▶ **Metinden Alıntı**:
**********

25.02.2009

“Türk”ün Kürtçe konuşmasının hatırlattıkları...

Evet, Demokratik Türkiye Partisi (DTP) Genel Başkanı Ahmet Türk, partisinin meclis grup toplantısındaki konuşmasının bir kısmını Kürtçe yaptı. Konuşmanın bir kısmını tv’de gördük, dinledik.
Bu tavır, ideolojik bir gâyeyle yapılan siyâsî bir çıkış olduğu için, cevabı önce siyâsîlere düşer. Biz, meseleyi başka bir cihetten, “Tencere dibin kara, seninki benden kara” mânâsında ele alacağız.

**********

▶ **Çıkarılan Veriler**:
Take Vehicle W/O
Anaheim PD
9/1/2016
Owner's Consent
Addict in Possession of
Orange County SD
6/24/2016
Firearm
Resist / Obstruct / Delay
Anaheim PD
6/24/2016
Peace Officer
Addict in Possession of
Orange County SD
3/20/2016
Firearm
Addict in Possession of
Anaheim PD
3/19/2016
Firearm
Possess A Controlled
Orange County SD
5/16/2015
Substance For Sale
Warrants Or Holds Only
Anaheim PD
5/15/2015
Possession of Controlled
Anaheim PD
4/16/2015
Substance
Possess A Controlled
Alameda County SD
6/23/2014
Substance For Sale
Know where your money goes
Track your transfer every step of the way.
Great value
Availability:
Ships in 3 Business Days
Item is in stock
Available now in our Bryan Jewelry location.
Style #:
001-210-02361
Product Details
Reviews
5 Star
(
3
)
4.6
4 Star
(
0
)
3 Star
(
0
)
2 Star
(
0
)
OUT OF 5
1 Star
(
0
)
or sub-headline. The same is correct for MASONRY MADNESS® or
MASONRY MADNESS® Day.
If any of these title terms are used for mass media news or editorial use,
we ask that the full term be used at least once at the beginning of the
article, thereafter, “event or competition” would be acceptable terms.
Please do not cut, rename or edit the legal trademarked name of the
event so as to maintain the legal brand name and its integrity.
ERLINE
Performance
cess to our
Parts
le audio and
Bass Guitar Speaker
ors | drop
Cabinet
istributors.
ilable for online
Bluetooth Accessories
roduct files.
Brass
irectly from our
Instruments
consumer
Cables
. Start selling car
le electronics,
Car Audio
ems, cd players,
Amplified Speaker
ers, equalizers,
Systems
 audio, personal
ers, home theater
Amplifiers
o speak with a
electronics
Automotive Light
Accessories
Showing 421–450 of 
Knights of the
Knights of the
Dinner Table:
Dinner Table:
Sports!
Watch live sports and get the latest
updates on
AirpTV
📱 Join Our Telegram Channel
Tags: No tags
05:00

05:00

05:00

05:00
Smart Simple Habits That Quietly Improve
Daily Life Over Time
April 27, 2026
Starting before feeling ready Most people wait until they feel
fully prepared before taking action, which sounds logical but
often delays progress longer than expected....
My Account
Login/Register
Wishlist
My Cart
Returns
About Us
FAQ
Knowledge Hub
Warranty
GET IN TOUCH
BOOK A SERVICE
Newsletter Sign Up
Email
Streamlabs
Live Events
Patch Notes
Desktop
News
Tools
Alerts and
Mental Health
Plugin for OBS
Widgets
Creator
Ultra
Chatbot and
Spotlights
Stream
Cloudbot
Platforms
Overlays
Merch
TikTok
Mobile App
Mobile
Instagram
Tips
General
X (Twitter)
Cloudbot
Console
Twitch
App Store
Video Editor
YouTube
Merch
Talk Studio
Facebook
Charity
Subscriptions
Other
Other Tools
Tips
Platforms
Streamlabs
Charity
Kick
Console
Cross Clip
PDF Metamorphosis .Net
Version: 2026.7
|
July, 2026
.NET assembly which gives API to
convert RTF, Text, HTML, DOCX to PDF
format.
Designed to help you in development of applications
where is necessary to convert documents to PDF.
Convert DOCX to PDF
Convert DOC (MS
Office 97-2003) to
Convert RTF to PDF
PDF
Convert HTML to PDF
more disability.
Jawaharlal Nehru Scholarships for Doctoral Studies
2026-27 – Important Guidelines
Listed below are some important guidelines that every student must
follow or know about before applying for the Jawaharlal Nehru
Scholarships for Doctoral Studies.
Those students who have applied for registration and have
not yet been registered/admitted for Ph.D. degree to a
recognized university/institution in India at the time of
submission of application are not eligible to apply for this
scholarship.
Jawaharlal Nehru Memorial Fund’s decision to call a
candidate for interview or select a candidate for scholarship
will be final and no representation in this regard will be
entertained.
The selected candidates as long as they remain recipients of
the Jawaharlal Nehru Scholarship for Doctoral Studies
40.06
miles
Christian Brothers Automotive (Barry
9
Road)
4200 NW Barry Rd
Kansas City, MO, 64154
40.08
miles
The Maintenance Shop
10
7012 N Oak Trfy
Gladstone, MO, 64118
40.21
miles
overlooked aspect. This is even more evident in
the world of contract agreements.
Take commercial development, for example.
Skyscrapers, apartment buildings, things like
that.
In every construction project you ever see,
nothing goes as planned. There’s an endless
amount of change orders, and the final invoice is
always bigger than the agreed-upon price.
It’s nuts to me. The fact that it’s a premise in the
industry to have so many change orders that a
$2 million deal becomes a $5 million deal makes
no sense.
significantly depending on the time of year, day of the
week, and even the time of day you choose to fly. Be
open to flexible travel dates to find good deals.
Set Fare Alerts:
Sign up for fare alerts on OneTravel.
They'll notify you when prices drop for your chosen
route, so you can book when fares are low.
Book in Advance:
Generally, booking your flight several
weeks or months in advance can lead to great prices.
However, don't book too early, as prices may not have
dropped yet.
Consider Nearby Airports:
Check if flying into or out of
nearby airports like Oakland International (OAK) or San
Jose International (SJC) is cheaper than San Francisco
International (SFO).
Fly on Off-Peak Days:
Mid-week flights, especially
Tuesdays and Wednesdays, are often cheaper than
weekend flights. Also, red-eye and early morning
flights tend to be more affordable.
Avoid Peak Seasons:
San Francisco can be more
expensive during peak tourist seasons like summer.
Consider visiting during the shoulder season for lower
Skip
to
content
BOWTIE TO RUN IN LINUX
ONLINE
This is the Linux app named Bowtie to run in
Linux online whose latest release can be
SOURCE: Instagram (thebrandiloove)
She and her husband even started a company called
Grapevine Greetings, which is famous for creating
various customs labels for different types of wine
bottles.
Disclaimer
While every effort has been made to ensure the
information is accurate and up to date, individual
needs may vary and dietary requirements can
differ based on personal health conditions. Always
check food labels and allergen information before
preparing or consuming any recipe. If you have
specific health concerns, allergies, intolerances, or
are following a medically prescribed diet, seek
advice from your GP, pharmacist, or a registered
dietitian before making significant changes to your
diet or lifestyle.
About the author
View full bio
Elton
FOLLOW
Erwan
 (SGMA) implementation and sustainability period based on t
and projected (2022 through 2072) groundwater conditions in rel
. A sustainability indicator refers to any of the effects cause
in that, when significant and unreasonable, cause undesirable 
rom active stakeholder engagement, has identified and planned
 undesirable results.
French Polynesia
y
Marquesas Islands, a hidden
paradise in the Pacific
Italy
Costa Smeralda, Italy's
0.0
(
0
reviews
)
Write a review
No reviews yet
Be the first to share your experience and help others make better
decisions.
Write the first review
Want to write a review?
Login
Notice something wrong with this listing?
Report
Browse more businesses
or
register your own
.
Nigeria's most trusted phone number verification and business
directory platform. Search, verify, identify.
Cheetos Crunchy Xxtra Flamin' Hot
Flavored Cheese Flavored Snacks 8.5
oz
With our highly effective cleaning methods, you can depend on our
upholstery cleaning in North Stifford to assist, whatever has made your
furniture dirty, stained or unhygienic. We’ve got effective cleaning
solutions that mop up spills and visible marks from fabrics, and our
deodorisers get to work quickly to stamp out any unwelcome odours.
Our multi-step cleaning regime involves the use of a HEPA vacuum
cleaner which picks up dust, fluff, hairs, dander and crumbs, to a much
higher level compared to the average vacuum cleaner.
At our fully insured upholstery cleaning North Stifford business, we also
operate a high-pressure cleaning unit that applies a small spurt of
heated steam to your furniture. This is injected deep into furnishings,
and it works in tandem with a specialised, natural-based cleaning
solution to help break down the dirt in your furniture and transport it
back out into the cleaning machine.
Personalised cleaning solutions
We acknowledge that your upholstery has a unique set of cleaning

**********

▶ **İstenen**: Ahmet Türk'ün Kürtçe konuşması üzerine yazıdan "Bu tavır, ideolojik" ifadesinden "mânâsında ele alacağız." ifadesine kadar her şeyi olduğu gibi yazın. Bu kayıtlara ihtiyaç yoktur.

▶ **Alıştırma Sonucu**:
Bu tavır, ideolojik bir gâyeyle yapılan siyâsî bir çıkış olduğu için, cevabı önce siyâsîlere düşer. Biz, meseleyi başka bir cihetten, “Tencere dibin kara, seninki benden kara” mânâsında ele alacağız.